Singapore Immunology Network (SIgN), Agency for Science, Technology and Research (A*STAR), 8A Biomedical Grove, Immunos Building, Level 3, Singapore 138648, Singapore.
Shanghai Institute of Immunology, Shanghai JiaoTong University School of Medicine, Shanghai 200025, China.
Nucleic Acids Res. 2022 Jan 7;50(D1):D596-D602. doi: 10.1093/nar/gkab1020.
The ability to study cellular heterogeneity at single cell resolution is making single-cell sequencing increasingly popular. However, there is no publicly available resource that offers an integrated cell atlas with harmonized metadata that users can integrate new data with. Here, we present DISCO (https://www.immunesinglecell.org/), a database of Deeply Integrated Single-Cell Omics data. The current release of DISCO integrates more than 18 million cells from 4593 samples, covering 107 tissues/cell lines/organoids, 158 diseases, and 20 platforms. We standardized the associated metadata with a controlled vocabulary and ontology system. To allow large scale integration of single-cell data, we developed FastIntegration, a fast and high-capacity version of Seurat Integration. We also developed CELLiD, an atlas guided automatic cell type identification tool. Employing these two tools on the assembled data, we constructed one global atlas and 27 sub-atlases for different tissues, diseases, and cell types.
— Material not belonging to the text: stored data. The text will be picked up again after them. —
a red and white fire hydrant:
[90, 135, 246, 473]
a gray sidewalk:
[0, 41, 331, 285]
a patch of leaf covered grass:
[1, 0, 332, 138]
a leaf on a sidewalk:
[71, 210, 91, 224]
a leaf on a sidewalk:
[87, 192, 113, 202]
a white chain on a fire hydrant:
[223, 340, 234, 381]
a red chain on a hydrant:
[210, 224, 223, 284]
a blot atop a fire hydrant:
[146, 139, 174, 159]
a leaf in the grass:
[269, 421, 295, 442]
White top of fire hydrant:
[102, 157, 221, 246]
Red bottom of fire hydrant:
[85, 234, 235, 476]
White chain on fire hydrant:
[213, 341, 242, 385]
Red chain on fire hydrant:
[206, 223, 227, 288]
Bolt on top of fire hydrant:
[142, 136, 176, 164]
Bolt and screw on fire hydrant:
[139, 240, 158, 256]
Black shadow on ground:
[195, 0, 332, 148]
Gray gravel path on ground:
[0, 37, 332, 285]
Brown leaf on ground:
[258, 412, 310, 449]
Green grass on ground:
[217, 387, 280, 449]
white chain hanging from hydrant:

DISCO provides three online tools, namely Online FastIntegration, Online CELLiD, and CellMapper, for users to integrate, annotate, and project uploaded single-cell RNA-seq data onto a selected atlas. Collectively, DISCO is a versatile platform for users to explore published single-cell data and efficiently perform integrated analysis with their own data.
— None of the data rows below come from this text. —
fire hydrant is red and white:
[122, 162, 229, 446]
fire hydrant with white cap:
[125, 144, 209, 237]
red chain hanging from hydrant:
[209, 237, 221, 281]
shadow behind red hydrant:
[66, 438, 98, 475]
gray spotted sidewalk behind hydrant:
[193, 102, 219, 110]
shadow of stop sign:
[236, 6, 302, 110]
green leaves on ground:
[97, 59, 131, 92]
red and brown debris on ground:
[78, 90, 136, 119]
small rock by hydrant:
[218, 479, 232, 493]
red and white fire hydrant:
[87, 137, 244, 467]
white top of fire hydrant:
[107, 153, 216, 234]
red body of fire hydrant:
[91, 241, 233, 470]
单细胞分辨率研究细胞异质性的能力使得单细胞测序越来越受欢迎。然而,目前还没有公开的资源提供集成的细胞图谱,其中包含协调的元数据,用户可以将新数据与之集成。在这里,我们介绍了 DISCO(https://www.immunesinglecell.org/),这是一个深度整合的单细胞组学数据数据库。DISCO 的当前版本整合了来自 4593 个样本的超过 1800 万个细胞,涵盖 107 种组织/细胞系/类器官、158 种疾病和 20 种平台。我们使用受控词汇表和本体系统对相关元数据进行了标准化。为了允许大规模整合单细胞数据,我们开发了 FastIntegration,这是一种快速且大容量的 Seurat 整合版本。我们还开发了 CELLiD,这是一种图谱引导的自动细胞类型识别工具。在组装的数据上使用这两个工具,我们构建了一个全局图谱和 27 个针对不同组织、疾病和细胞类型的子图谱。DISCO 提供了三个在线工具,即 Online FastIntegration、Online CELLiD 和 CellMapper,供用户将上传的单细胞 RNA-seq 数据集成、注释和投射到选定的图谱上。总之,DISCO 是一个多功能平台,供用户探索已发表的单细胞数据,并有效地对自己的数据进行集成分析。